RNAi screens validate a role for the novel RLR candidates in RIG-I-mediated IFNβ induction.
(A) Flow chart of the RNAi validation screens. 187 candidate RLR genes were screened for RIG-I pathway activity in three different RNAi screens. In screens 1 and 2, HeLa cells stably expressing an IFNβ promoter-controlled firefly luciferase (Fluc) reporter were stimulated with a 5’-ppp-containing RIG-I RNA ligand. The 57 hits (15 up, 42 down) with the largest effect on IFNβ induction upon siRNA knockdown in screen 1 (stringent Z-score <-2 or >2) were tested again in screen 2 with a different set of siRNAs. The 19 top hits from screen 2 were then picked for screen 3, which is similar to the first two screens except that it measures IFNβ mRNA levels using quantitative real-time qRT-PCR. (B) Correlation between the negative control-based robust Z-scores of RNAi screens 1 and 2. The 57 top hits with Z-scores <-2 or >2 in screen 1 were tested again in screen 2 (purple data points). N.T., non-transfected; SCR, scrambled. (C) Overview of the 19 novel RIG-I pathway genes with the largest effects on IFNβ induction in screens 1 and 2 (Z-score <-2 in both screens). Black data points correspond to genes whose knockdown also causes a reduction in IFNβ mRNA levels in screen 3. (D) RNAi screen 3. 13 of the 19 top hits from screens 1 and 2 also reduce RIG-I-mediated IFNβ mRNA production (black bars). Experiments were performed in triplicate (n = 3). Bars (mean±SEM) display the fold induction of IFNβ mRNA (corrected for actin mRNA levels) compared to the mock-treated control. Statistical significance was assessed by one-way analysis of variance (ANOVA) followed by Dunnett’s multiple comparison test, comparing the values for each of the 19 test genes to the combined negative control conditions (scrambled and LGP2, red bars). ** P < 0.01; *** P < 0.001. (E) Correlation between the in silico integrated RLR score and the probability of experimental confirmation in RNAi screen 1. The dark purple line represents all 94 hits with Z-score <-1.25 or >1.25; the light purple line represents the top 57 hits with Z-score <-2 or >2. The 187 experimentally tested genes were rank-ordered based on the RLR score and precision was calculated sequentially as the fraction of validated hits among all tested genes having a certain RLR score or higher.
Table 3.
Validations of our predicted RLR candidates by independent studies.
Fig 3.
Human and viral protein interaction networks connecting the known RLR pathway with the newly identified RIG-I factors DDX17 and SNW1.

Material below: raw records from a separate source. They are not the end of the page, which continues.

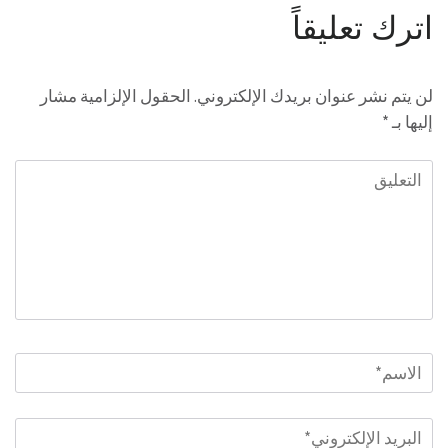
اترك تعليقاً
لن يتم نشر عنوان بريدك الإلكتروني.
الحقول الإلزامية مشار
إليها بـ
*
التعليق
الاسم
*
البريد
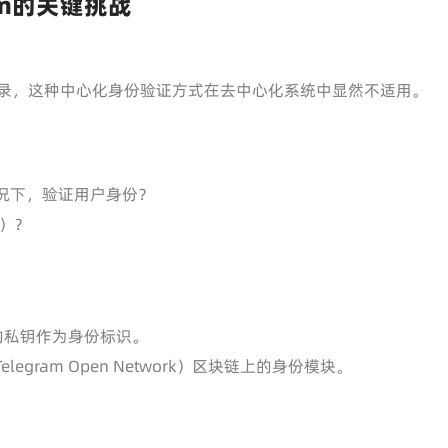
am的关键挑战
册登录，这种中心化身份验证方式在去中心化系统中显然不适用。
况下，验证用户身份？
户）？
的私钥作为身份标识。
gram Open Network）区块链上的身份模块。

Human proteins are represented by circles, viral proteins by rounded rectangles (purple nodes). Green nodes represent known components of the RLR pathway. Orange nodes (DDX17 and SNW1) are novel RIG-I pathway components discovered in our study, which are connected to the RLR network through interactions with the green nodes. Edges between human proteins represent physical interactions (both low- and high-throughput) obtained from BioGRID Release 3.3 [54]. Interactions between human and viral proteins were obtained from the PHISTO database (29 Sep. 2014) [28]. See S1 Fig for a more complete representation of the RLR pathway containing the curated set of 49 known RLR genes. LaCV, La Crosse virus; EBV, Epstein-Barr virus; SFSV, Sandfly fever Sicilian virus; PRRSV, Porcine reproductive and respiratory syndrome virus; HPV, Human papillomavirus.